I told Rob — whom I’d already begun to call by what he’d told me was his full name, Robert, because it seemed to suit him so much better — with some trepidation.

He was overjoyed. I couldn’t believe it. He didn’t seem fazed at all to be having a child with a young woman who was more or less still a stranger.

‘That’s it then,’ he said. ‘We have to find a home together and we have to get married.’

And that is what happened. That was the beginning of our life together. I just allowed myself to be carried along by him, to be swallowed up in his plans.

Robert told me he’d been renting a room close to Exeter city centre, because his work kept him away so much and he’d had nobody to make a home with. He went out one afternoon, just a couple of days after I informed him I was pregnant, saying he had some business to attend to, and arrived back at my little studio flat mid-evening carrying a large suitcase. He said he’d given notice and paid off his landlady. I never even had a chance to see where he’d been living. In any case, he said he hadn’t really been living there at all. The room had just been somewhere to keep his stuff, not that there was much of it, and a place to stay when he was on leave.

A few weeks later we married at Okehampton Register Office.

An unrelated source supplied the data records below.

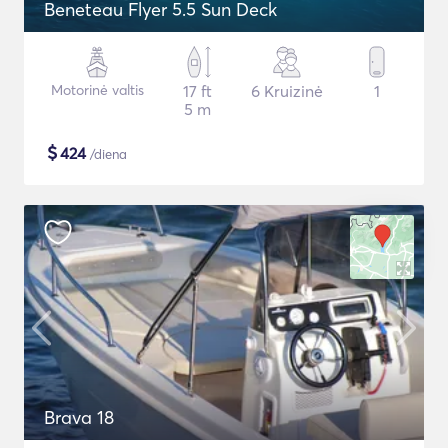
Beneteau Flyer 5.5 Sun Deck
Motorinė valtis
17 ft
6 Kruizinė
1
5 m
$
424
/diena
Brava 18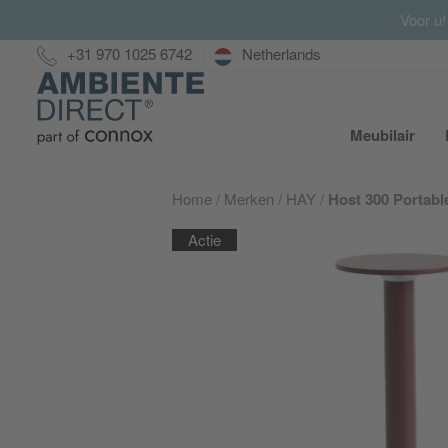
Voor u!
Hotline:
+31 970 1025 6742
Netherlands
Home
Meubilair
S
Home
Merken
HAY
Host 300 Portabl
Actie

It was a quiet occasion, which Robert had made clear he wanted from the start, and, with the benefit of hindsight, convinced me I did too. My father came up from the coast and was my witness, and I invited a couple of friends from college and a fellow teacher I’d become matey with.

We’d already found and were trying to buy Highrise, which even in considerable disrepair was a much more impressive home than I’d expected us to be able to afford. But Robert had explained how well rewarded his job was, as it should be too, he’d said. The estate agent who helped us find the place turned out to be Robert’s witness. An unlikely choice perhaps, but Robert had an easy explanation.

‘He’s the most important person in my life right now apart from you,’ he said. ‘Thanks to him we have our dream home.’

There was nobody else. He had no relatives left, he told me, and he’d moved on so far from his old life in Scotland that there wasn’t anyone from his past he wished to be present.

I just accepted it all at the time and indeed had accepted it for sixteen years. Robert was a loner after all. Only now did I begin to wonder, to wonder about so much.

The photographer Robert told me he had booked failed to turn up. The only photographs of our wedding were taken by my father with his ancient camera, and the film seemed somehow to have become damaged, so that the images were mostly just a blur. I’d been disappointed, of course, to have no pictorial record of our big day, and Robert had professed disappointment too. Only now did I reflect on how he had so often throughout our marriage avoided having his photograph taken, saying merely that he was camera-shy.